Fears of the ELN’s international expansion come as Colombia is trying to hammer out a peace deal with the group in Cuba — similar to the 2016 pact that led the majority of the Revolutionary Armed Forces of Colombia (FARC) to lay down its weapons.

But the ELN, which was founded in 1964 and is thought to have about 1,500 fighters, has been far more cagey and reluctant to embrace a deal. Part of the reason is the group's decentralized command structure, but it's growth in Venezuela is also relevant.

“Venezuela offers the last safe haven for the ELN and it’s the principal base from which this guerrilla army is planning its expansion,” Insight Crime wrote in a recent report called ‘Venezuela: A Mafia State?’ “The ELN’s safe haven in Venezuela, in large part, explains their lack of interest in committing themselves to negotiations.”

Those peace talks are hanging in the balance as Colombia is heading toward a June 17 presidential election runoff between two diametrically opposed candidates. Iván Duque, with the right-wing Centro Democratico party, has been a harsh critic of the FARC peace process and is unlikely to pursue a similar deal with the ELN. His rival, Gustavo Petro, a former guerrilla himself, has said that negotiations are key to ending Colombia’s half-century conflict.

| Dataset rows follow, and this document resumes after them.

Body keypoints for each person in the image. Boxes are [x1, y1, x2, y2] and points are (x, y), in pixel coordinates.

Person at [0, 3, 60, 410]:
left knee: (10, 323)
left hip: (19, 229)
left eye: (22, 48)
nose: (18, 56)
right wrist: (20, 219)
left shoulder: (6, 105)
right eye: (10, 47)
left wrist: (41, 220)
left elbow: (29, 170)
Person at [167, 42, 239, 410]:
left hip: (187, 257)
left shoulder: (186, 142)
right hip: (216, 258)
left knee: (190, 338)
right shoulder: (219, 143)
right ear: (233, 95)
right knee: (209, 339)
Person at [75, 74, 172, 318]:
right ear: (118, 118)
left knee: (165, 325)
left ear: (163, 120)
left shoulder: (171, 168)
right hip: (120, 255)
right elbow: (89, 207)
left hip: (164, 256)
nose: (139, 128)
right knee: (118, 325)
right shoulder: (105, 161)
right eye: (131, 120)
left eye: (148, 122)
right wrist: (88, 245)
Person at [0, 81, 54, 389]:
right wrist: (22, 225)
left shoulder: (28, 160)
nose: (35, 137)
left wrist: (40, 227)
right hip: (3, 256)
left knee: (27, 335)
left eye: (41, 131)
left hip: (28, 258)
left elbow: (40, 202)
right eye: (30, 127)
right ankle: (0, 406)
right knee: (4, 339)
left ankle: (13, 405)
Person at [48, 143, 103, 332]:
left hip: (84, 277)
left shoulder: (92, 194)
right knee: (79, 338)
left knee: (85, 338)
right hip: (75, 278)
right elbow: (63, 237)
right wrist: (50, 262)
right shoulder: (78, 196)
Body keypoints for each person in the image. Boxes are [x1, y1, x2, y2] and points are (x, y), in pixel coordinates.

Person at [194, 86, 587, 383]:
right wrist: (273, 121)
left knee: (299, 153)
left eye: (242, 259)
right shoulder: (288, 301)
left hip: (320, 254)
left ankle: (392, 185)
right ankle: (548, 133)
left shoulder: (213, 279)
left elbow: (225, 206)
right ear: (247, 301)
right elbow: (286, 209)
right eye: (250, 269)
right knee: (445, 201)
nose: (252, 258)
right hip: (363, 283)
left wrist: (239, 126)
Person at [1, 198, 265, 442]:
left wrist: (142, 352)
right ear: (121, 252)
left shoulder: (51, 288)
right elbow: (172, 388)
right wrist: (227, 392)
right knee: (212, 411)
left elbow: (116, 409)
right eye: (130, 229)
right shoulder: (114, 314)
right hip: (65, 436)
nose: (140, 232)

The gold miner said the ELN has every reason to feel safe in Venezuela — the military turns a blind eye to all of the illegality in the gold-mining area. When the region was under the control of murderous gang leader known as “El Topo” — The Mole — she said soldiers would snap to attention when he passed. And the ELN are also treated with deference.

Now the woman works at a toy store in Colombia’s capital. She’s thankful for the job, but longs for the days in the dark, hot mine where the lure of striking it rich made the hard work worthwhile.

“Gold mining is an adventure but also a huge risk,” she said. Some weeks she would make nothing at all, but one week, she found 25 grams of gold — enough to buy a house.

“It’s another world,” she said of the mining town. “As soon as things get better over there, I’m going back.”

A previous version of this story gave an incorrect political affiliation for Sen. Bob Menendez.